Le ministre de l’Information : le pont aérien iranien vers Sanaa, un corridor stratégique menaçant la sécurité du Yémen et de la région.

Le ministre de l’Information : Le pont aérien iranien vers Sanaa, un couloir stratégique menaçant la sécurité du Yémen et de la région
Le ministre de l’Information, Muammar Al-Eryani, a exprimé des préoccupations majeures concernant l’initiative du régime iranien de créer un pont aérien direct avec les milices houthistes. Selon lui, cette démarche ne doit pas être considérée comme un simple nouveau chemin de contrebande. Au contraire, elle représente une tentative de renforcer le soutien à la milice, offrant à Téhéran une capacité accrue pour un approvisionnement rapide et régulier.
Un changement radical dans les méthodes d’approvisionnement
Al-Eryani a souligné que le transport aérien diffère fondamentalement des routes de contrebande maritimes traditionnelles. En effet, il réduit le temps d’approvisionnement de plusieurs jours à quelques heures. De plus, il diminue les chances d’interception et de contrôle, facilitant ainsi l’acheminement d’équipements sensibles, de pièces de rechange, de technologies militaires et d’experts du Corps des Gardiens de la Révolution islamique.

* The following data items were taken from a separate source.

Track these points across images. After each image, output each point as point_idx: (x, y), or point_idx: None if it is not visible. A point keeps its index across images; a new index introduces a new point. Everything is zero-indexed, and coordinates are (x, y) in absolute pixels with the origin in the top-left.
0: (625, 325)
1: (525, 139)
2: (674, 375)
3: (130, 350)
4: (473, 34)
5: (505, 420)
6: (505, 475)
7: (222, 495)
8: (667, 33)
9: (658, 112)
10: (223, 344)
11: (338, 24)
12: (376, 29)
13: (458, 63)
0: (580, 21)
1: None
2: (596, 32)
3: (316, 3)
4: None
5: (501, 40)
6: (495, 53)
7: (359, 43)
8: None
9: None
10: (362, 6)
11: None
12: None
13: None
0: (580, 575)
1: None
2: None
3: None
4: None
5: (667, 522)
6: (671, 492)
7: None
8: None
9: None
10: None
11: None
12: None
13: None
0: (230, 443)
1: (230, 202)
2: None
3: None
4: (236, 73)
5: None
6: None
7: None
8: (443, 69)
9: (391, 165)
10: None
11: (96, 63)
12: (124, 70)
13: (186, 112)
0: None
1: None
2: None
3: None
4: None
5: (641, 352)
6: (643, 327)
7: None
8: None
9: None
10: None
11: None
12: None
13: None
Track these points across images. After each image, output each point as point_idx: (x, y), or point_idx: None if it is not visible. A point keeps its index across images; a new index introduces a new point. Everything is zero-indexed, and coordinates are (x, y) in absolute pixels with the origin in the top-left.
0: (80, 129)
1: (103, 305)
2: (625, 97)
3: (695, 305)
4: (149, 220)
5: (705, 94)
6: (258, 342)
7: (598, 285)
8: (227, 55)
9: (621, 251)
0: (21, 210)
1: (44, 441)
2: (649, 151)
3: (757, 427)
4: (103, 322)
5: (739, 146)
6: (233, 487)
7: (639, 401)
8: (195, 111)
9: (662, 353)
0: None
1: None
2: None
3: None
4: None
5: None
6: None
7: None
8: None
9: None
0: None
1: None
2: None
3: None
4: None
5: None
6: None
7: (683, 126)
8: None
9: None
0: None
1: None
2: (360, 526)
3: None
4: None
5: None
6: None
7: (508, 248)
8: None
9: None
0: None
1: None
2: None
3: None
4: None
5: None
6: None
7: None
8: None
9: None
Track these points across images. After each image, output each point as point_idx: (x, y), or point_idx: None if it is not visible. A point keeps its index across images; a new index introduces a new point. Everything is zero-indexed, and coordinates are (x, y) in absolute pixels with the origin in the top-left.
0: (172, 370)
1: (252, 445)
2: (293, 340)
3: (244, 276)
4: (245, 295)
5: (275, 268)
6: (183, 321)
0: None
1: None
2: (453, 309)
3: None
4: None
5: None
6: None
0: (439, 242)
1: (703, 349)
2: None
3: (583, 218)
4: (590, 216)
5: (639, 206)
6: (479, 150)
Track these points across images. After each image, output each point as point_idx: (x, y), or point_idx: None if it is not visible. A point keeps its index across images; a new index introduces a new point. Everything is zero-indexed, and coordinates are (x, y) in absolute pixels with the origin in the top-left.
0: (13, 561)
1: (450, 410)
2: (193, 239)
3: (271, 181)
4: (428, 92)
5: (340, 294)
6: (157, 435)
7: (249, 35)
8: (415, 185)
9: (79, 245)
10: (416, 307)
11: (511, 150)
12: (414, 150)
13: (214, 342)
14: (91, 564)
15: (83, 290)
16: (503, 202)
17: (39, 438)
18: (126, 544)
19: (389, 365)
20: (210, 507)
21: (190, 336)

Risques accrus pour la sécurité régionale
Le ministre a averti que le plus grand danger de ce nouveau couloir réside dans la possibilité pour l’Iran de transférer des personnalités militaires, sécuritaires et des experts en missiles et en drones. Cela permettrait d’introduire et d’extraire ces individus de manière plus discrète, profitant de l’absence de supervision par le gouvernement légitime. Ainsi, l’aéroport de Sanaa pourrait devenir une plateforme logistique avancée pour le projet iranien dans la région.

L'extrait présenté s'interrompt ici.